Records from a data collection
-------------------------
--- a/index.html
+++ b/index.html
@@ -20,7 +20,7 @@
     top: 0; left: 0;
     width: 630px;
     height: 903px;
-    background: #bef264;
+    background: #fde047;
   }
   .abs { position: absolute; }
-------------------------
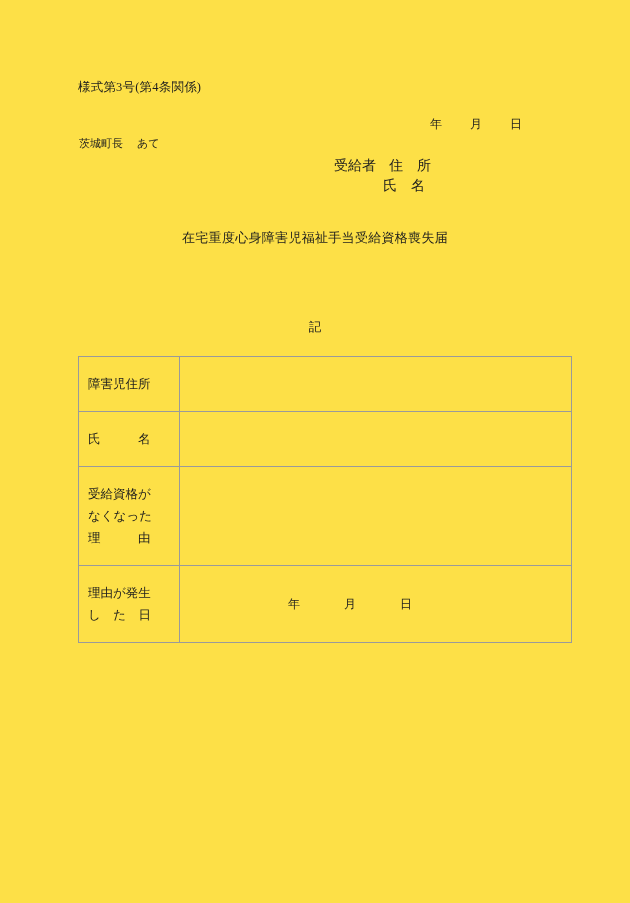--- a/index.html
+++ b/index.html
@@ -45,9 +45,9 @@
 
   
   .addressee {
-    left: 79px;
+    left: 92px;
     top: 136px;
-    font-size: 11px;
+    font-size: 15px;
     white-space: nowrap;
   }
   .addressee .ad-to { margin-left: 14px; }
-------------------------
Task item: The answer should be one number, namely how many lines of the entries above include the string "left".

Response to the task: 4